> **WHAT THE EXERCISE ASKS**:
Answer these questions from the text on the lab board's audio device below.
(a) What does the Analog to Digital Converter turn analog "audio" input signals into?
(b) In the graph of sound, what does the y-axis show?
(c) Which 32b integer value stands for the highest positive voltage?

> **DOCUMENT TEXT**:
◆ ◆ ◆ ◆
ECE243

Andreas Moshovos

Feb 2024

 

The Audio Device

 

On our lab board there is also an audio device that can record and generate “audio” signals (will clarify we refer to “audio” and not plain audio). The core of the audio device is an analog to/from digital converter. The Analog to Digital Converter (ADC) converting analog “audio” input signals into digital samples (will explain shortly) that the CPU can then read and manipulate. The   Digital to Analog Converter (DAC) perform the reverse function: it accepts digital samples from the CPU and converts them into analog  audio” signals.

 

What is Audio?

 

Let us first discuss what is audio. For the purposes of our discussion (and to avoid going down a rabbit hole trying to cover every possible nuance of what audio really can be), audio are back-and-forth movements (displacement) in air (or any other physical medium) that when they reach our ears are perceived by us as sound.

 

The graph below, for example, shows the displacement that would cause our ears to perceive a sound. The x-axis shows time and the y-axis shows physical displacement relative to the resting condition (no movement).

 

 

A graph with a line

Description automatically generated

 

Converting Audio to Digital Form and Back

 

Through the use of sensor (microphone) and of electronic circuit we can convert sound into digital information that can then be manipulated by a program. There is not just one way of going about this. We will restrict attention to what is available to us on the lab board. An audio converter accepts as input an electrical waveform where the amplitude (voltage) represents the physical displacement sensed by the microphone or some other source. The conversion it performs is producing a digital quantity that represents the input amplitude. In our case, the full input voltage range is converted the 32b integer number space; meaning, -2^31 is the highest negative voltage and 2^31-1 the highest positive voltage.
◆ ◆ ◆ ◆
> **GIVEN ENTRIES**:
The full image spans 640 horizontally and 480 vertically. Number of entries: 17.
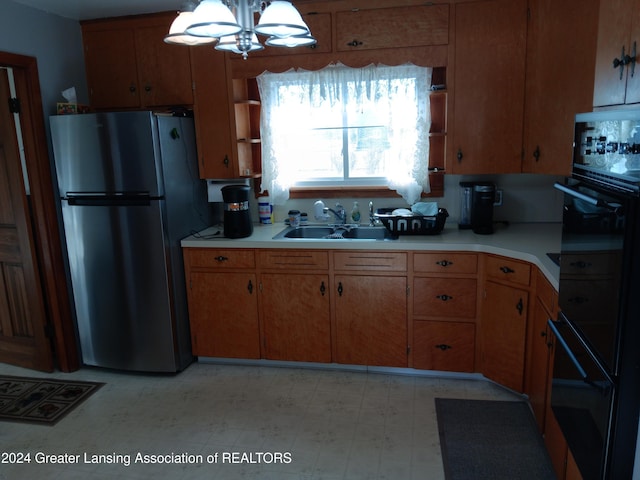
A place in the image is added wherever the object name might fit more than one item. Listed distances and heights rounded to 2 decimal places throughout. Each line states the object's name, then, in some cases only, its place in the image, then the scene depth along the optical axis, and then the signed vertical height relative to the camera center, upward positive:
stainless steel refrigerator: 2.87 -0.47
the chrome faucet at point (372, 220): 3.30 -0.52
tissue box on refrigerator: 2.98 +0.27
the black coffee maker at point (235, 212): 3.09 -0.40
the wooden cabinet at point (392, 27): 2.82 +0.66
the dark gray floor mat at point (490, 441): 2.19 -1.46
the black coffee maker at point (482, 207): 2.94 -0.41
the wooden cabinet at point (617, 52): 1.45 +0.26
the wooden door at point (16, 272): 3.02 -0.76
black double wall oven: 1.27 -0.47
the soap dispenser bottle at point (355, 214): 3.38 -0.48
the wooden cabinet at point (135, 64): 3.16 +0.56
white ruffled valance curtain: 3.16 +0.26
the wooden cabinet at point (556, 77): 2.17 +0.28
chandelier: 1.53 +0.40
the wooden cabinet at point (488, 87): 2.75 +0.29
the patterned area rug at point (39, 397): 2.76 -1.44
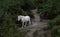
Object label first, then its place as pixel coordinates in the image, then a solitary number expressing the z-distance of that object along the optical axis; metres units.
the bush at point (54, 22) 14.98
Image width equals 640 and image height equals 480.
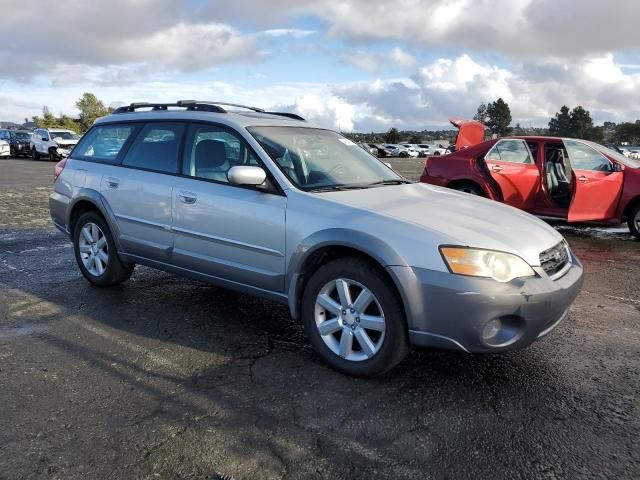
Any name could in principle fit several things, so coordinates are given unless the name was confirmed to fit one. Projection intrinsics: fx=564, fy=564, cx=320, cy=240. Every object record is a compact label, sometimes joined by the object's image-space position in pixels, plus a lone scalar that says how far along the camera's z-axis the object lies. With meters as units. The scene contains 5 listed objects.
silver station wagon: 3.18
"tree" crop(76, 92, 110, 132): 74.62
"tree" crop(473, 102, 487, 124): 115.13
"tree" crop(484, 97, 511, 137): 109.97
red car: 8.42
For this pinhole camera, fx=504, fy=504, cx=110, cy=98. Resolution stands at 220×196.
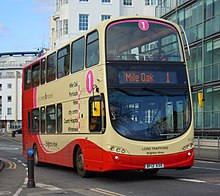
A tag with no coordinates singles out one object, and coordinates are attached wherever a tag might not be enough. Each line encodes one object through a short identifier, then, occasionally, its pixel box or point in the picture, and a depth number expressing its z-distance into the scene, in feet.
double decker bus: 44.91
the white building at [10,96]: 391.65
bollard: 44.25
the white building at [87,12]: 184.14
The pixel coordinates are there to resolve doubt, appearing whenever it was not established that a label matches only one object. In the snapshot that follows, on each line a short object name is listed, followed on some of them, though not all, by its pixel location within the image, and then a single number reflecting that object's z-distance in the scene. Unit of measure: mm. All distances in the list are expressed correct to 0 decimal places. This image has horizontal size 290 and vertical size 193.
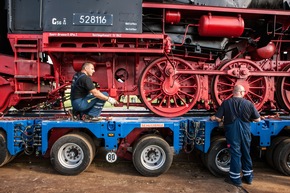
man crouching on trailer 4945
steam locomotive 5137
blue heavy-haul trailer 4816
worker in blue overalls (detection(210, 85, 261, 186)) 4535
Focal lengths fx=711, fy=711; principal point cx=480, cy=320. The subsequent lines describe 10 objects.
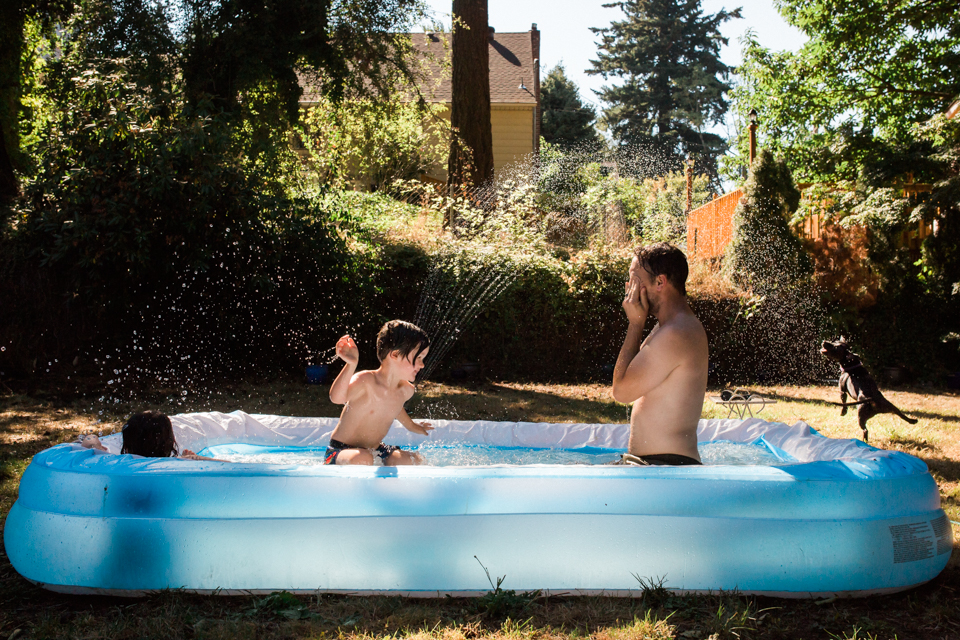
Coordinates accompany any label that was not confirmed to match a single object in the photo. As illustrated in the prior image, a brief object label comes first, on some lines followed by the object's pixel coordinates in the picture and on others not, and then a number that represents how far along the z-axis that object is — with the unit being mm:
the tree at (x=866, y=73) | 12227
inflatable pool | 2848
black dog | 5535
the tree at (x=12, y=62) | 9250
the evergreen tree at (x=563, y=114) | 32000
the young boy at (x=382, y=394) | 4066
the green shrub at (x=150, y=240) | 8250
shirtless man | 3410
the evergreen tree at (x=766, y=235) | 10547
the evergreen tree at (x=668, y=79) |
◆ ◆ ◆ ◆
> **ANSWER SPACE**:
(a) Digital samples that the CPU can then read and manipulate.
(b) Physical displacement relative to the resting condition (no movement).
(c) 2^31-1.